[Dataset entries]

--------------------

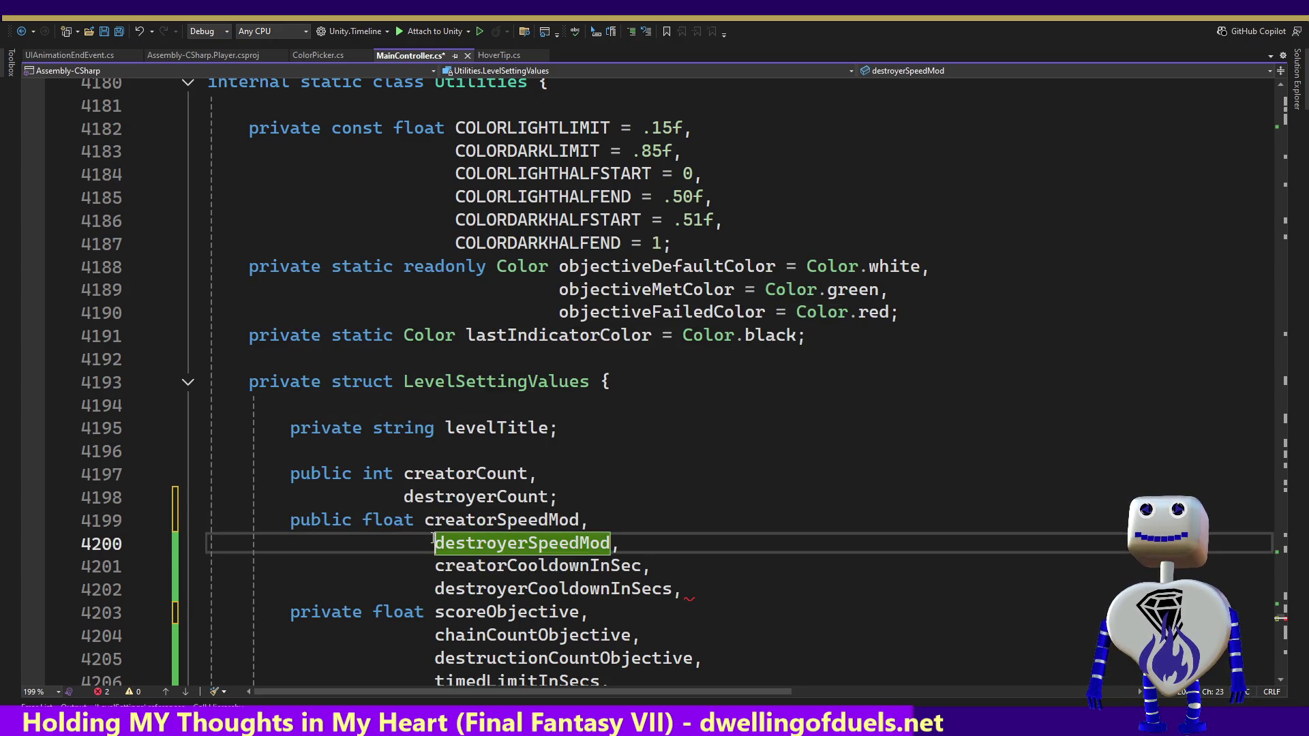
key(BackSpace)
key(Down)
key(BackSpace)
key(Down)
key(BackSpace)
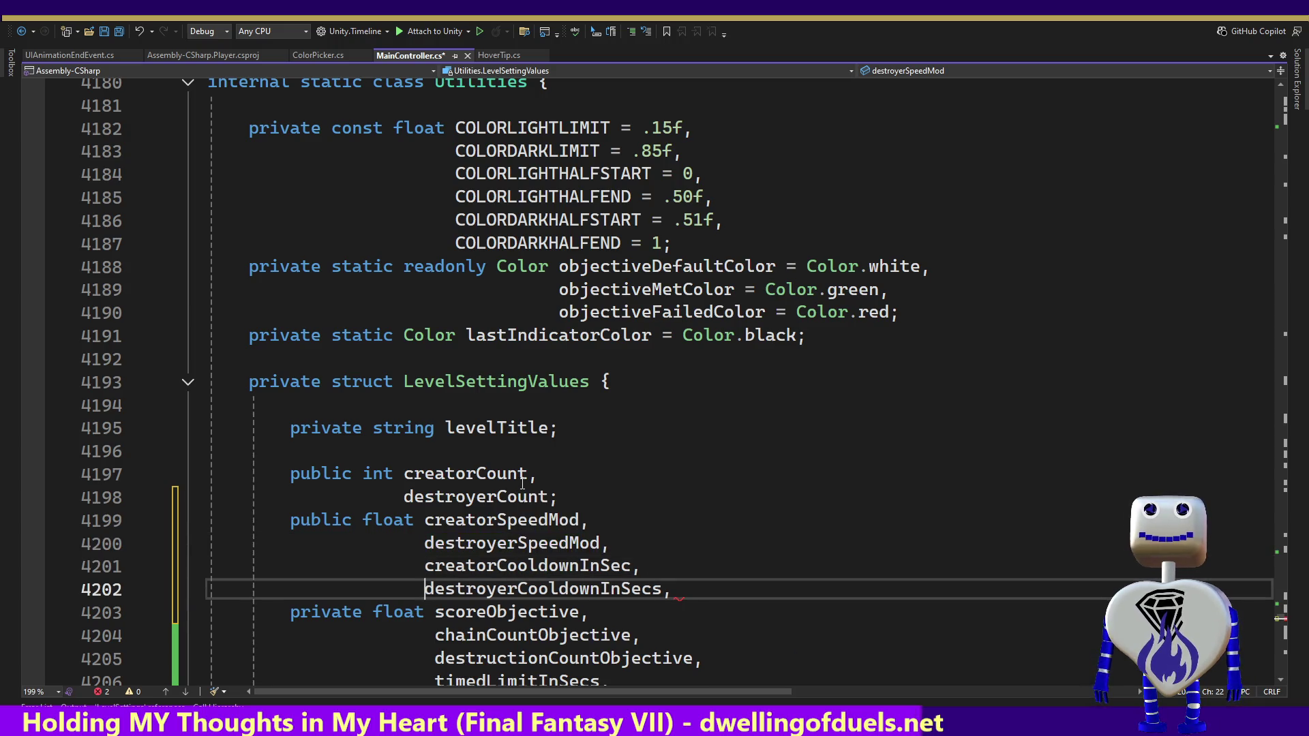
Step: End the destroyerCooldownInSecs line with a semicolon, save MainController.cs and switch to Unity
key(Page_Down)
key(ctrl+minus)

--------------------

ABOUT THIS TASK: All the records need to be printed again exactly as written, though without their pictures.

TASK OUTPUT:
key(BackSpace)
key(Down)
key(BackSpace)
key(Down)
key(BackSpace)
Step: End the destroyerCooldownInSecs line with a semicolon, save MainController.cs and switch to Unity
key(Page_Down)
key(ctrl+minus)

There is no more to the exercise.